Whistle while you work.....

Ok so this is just a small post. Thought I would share a very proud moment of my life with all of you..

The Whistle Fart.

It happened a couple of years back while working in Westmoreland St in Dublin. One of those average humdrum days where you are not expecting anything other than the ordinary to happen.

It was at about midday when a strange rumbling and growling started in my stomach."Hmmm almost time for my morning break", I thought to myself.At approximately 12.45 I headed away on a "break" down into the basement and into the toilets. Pulled out a book and got stuck into chapter 12 of Robert Jordans, Wheel of time, book 4.

An initial squeeze provoked no response whatsoever..After a few more gentle teasings there was still no response so with a sigh I put down the book and clutched the bowl with both hands to give an almighty, vein popping heave..

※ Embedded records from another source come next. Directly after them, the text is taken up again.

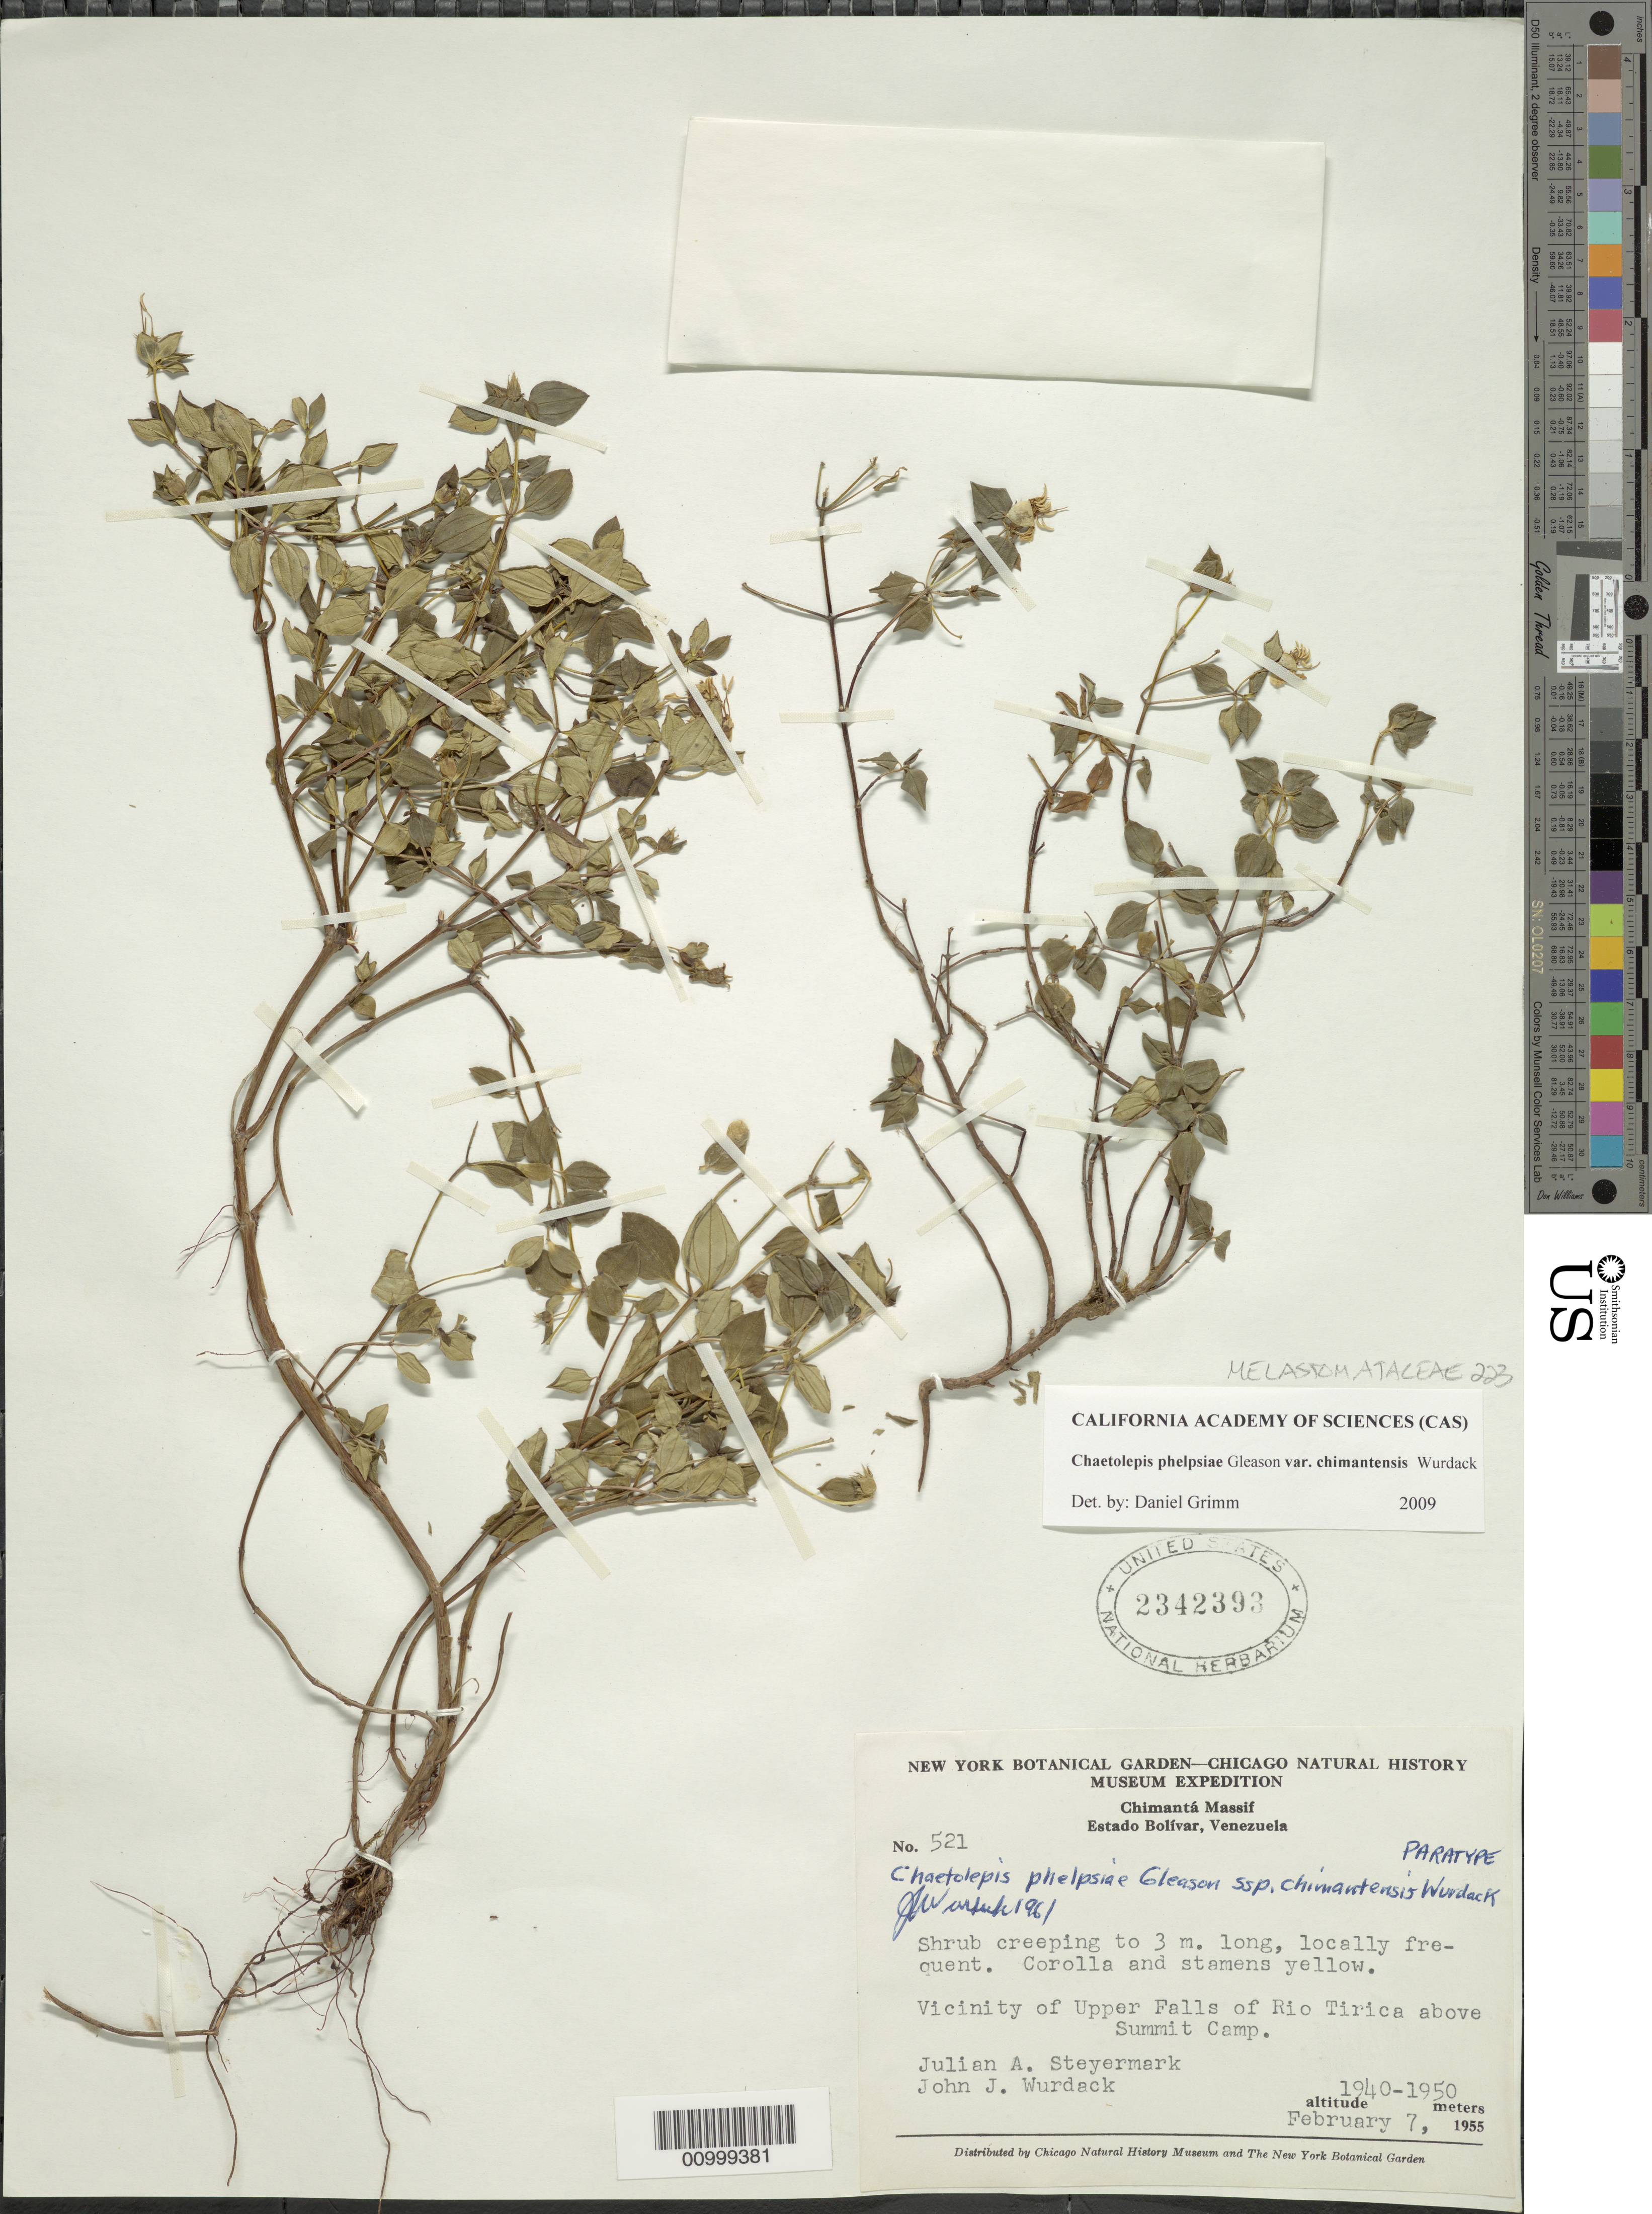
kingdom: Plantae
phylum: Tracheophyta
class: Magnoliopsida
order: Myrtales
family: Melastomataceae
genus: Chaetolepis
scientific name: Chaetolepis phelpsiae var. chimantensis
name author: Wurdack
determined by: Grimm, D.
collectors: J. Steyermark & J. J. Wurdack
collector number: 521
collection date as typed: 7-Feb-55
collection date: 1955-02-07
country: Venezuela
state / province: Bolívar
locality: Vicinity of Upper Falls of Rio Tirica above Summit Camp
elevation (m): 1940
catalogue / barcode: US 2342393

This is where the impossible happened....A teeny little poo flew into the water with all the gracefulness of a high diver. The splash back from this miraculous dive shot like a torpedo straight back to the exitway.As this happened and I arched my back from the freezing sensation a silent but lengthy fart crept out of aforementioned exit way.

It all happened at exactly the right moment to create music.The tone of the whistle was beautiful. It was heard by someone else who shouted "you must be havin fun".

I will post warn you now that my posts can sometimes be a bit weird.... If you are a major hater of potty humour you should not have read the above....

Love hugs and kisses


  1. LMAO - thats an appropriate acronym isnt it? :-P

  2. Hi ho hi ho it's off to poo I go, <insert fart whistles here>, hi ho hi ho hi ho hi ho.

  3. You're a funny fucker. My missus just shot coffee out her nose, that was worth it in itself!

  4. Oh my. Well someone has to be the weird one. Keep them coming!